Task description: Where the string "Улуг" occurs in a line of the entries below, copy that line.

Stored data:

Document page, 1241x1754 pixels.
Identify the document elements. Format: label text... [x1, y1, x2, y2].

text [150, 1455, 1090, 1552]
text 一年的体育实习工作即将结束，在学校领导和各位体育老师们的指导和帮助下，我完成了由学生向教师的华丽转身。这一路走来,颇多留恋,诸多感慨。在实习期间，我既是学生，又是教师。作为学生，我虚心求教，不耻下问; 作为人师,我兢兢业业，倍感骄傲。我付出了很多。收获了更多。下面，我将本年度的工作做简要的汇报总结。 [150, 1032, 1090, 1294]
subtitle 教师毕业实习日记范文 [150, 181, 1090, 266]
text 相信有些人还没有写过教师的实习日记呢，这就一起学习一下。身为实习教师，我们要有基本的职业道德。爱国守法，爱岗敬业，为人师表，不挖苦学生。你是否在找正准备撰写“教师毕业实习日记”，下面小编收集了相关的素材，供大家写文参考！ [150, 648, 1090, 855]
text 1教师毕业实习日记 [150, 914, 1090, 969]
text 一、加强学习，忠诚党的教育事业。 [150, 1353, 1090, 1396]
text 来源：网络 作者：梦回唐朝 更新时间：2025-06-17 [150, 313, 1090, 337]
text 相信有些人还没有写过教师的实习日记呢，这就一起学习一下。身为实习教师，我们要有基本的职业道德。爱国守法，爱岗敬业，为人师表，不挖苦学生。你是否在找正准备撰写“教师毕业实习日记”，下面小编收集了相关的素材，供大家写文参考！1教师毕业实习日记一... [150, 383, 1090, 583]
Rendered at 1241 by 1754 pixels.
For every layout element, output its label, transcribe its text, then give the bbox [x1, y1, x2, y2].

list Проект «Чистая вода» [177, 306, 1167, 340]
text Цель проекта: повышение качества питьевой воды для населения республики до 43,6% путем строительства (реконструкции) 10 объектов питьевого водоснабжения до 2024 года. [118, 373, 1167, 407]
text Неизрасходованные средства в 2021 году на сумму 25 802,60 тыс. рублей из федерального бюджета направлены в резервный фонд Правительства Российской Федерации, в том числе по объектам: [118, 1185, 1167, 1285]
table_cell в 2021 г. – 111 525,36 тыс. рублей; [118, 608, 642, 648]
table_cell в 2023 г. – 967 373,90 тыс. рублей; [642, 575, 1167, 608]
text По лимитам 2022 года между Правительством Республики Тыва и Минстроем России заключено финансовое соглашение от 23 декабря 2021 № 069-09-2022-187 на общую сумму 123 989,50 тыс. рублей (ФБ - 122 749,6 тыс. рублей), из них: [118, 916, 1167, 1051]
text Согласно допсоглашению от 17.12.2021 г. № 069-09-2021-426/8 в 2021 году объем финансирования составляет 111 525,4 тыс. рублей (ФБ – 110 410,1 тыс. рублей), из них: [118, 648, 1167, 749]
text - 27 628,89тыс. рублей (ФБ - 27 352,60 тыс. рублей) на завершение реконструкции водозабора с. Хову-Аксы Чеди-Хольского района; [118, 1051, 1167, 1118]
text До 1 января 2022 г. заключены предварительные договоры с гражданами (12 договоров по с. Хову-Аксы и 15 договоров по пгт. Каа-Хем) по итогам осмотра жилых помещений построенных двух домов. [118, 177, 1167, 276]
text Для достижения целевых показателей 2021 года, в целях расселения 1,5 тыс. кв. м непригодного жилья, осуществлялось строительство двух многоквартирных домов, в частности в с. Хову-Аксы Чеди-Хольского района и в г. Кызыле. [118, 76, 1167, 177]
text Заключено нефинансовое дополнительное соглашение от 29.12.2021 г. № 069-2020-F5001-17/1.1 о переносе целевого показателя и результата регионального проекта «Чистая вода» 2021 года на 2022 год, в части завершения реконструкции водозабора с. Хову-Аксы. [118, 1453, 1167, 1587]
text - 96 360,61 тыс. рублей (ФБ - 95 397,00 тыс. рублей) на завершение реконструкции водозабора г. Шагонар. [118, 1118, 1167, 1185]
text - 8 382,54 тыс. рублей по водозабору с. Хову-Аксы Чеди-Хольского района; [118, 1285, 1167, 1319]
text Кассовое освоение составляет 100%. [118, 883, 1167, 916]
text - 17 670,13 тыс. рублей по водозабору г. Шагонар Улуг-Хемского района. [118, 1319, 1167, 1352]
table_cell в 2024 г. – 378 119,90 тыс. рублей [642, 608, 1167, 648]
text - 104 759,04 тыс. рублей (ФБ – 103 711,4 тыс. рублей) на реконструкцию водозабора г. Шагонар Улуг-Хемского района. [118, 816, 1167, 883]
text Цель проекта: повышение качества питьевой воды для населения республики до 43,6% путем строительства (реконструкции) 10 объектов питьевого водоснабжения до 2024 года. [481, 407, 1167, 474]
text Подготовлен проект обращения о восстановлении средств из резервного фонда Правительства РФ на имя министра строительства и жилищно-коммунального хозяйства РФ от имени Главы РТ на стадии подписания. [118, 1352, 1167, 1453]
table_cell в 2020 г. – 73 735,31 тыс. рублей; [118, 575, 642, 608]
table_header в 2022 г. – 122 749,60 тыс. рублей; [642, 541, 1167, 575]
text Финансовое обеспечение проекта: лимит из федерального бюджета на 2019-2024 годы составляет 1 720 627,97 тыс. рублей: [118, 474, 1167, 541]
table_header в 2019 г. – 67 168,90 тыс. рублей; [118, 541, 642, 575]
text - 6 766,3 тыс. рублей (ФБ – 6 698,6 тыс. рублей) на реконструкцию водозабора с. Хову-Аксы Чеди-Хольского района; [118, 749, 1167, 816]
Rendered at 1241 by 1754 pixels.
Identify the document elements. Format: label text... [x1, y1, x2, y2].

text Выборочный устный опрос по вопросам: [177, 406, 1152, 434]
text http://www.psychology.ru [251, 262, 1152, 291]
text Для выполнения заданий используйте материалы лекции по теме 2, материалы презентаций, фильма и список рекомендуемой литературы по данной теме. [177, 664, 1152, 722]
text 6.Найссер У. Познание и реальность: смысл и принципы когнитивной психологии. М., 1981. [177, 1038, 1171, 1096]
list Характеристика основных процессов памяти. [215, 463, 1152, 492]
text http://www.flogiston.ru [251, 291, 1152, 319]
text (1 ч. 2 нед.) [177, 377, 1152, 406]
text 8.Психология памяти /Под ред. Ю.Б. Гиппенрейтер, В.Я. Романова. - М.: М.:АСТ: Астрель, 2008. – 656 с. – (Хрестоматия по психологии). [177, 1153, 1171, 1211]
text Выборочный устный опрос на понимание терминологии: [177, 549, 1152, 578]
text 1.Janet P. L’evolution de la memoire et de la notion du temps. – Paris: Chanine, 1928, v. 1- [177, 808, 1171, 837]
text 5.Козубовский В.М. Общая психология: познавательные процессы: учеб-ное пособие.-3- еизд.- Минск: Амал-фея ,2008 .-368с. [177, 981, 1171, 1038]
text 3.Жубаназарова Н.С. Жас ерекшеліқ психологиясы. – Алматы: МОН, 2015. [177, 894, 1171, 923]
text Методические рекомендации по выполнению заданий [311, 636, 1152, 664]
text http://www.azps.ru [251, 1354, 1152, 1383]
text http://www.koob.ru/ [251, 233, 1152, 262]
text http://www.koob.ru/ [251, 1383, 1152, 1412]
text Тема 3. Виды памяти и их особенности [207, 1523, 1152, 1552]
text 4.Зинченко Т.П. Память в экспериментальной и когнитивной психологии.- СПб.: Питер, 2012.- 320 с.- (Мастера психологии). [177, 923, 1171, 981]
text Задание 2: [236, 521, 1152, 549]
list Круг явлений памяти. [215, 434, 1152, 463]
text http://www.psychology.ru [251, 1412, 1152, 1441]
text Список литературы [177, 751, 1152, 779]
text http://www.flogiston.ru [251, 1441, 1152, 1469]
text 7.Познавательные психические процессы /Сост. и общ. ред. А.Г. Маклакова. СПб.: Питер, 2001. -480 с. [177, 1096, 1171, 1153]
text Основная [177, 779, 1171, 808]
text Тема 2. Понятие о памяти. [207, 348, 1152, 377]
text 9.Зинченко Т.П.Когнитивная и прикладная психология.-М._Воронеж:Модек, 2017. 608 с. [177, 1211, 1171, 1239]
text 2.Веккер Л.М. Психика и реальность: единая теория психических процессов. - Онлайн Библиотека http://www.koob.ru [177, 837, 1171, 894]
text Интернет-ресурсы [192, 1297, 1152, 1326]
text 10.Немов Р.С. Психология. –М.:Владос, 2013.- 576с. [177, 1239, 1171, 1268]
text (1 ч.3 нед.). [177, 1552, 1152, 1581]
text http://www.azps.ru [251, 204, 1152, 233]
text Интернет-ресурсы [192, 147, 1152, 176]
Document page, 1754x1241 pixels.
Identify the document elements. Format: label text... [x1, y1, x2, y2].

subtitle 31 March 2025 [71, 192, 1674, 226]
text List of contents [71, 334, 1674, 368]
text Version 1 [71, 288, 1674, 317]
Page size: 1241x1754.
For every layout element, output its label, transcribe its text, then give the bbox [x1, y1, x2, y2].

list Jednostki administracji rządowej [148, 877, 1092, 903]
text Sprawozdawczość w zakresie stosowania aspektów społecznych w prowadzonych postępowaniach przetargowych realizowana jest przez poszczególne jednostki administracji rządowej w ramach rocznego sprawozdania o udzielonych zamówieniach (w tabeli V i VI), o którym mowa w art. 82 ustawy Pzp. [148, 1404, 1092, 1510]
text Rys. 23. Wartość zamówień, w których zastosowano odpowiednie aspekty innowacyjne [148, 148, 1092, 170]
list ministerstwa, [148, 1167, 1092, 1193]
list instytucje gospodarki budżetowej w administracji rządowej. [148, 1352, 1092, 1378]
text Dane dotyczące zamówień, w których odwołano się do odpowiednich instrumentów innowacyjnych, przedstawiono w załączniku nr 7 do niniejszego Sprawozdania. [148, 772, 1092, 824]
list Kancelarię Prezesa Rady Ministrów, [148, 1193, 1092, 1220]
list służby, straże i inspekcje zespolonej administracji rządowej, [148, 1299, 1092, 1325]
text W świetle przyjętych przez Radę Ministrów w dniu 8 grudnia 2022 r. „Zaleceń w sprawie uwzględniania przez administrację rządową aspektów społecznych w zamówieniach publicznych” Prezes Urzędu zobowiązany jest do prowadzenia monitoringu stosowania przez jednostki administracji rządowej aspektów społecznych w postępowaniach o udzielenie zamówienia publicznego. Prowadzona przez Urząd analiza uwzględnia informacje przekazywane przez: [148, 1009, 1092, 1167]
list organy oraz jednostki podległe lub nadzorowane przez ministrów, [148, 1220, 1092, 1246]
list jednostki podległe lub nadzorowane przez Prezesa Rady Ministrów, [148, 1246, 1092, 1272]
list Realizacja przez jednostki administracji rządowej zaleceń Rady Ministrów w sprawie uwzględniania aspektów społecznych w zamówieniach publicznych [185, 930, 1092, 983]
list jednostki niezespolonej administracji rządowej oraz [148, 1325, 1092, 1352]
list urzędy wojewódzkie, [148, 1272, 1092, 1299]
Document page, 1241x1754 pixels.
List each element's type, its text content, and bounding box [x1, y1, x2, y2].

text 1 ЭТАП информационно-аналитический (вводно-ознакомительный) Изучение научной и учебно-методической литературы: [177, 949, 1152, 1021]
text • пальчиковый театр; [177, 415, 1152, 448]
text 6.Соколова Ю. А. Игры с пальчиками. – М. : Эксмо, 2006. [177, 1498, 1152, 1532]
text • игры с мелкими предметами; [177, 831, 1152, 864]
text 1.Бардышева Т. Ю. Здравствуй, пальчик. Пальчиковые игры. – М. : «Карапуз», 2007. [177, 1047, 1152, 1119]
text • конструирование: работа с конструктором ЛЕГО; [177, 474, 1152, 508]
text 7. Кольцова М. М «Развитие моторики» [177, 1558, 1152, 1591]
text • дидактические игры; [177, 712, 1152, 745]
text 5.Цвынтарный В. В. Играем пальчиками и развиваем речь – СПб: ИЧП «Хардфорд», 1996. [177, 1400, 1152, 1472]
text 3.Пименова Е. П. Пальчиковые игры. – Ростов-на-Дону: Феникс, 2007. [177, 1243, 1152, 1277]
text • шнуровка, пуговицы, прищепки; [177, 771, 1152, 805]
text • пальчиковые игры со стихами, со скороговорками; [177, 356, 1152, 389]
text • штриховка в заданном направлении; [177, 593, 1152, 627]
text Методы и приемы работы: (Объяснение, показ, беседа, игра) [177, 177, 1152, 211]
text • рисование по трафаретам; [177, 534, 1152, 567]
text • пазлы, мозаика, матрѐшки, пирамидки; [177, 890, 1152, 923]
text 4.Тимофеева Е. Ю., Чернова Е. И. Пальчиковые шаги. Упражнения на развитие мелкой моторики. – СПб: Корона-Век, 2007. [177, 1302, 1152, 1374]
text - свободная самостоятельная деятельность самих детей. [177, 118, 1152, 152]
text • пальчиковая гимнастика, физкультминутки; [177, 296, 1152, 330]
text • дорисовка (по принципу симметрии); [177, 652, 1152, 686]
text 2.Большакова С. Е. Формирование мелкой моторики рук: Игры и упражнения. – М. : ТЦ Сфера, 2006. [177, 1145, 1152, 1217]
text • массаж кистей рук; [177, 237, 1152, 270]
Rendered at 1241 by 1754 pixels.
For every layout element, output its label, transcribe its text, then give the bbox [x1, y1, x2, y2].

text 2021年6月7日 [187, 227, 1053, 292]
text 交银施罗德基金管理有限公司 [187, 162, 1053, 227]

Output:
text - 17 670,13 тыс. рублей по водозабору г. Шагонар Улуг-Хемского района. [118, 1319, 1167, 1352]
text - 104 759,04 тыс. рублей (ФБ – 103 711,4 тыс. рублей) на реконструкцию водозабора г. Шагонар Улуг-Хемского района. [118, 816, 1167, 883]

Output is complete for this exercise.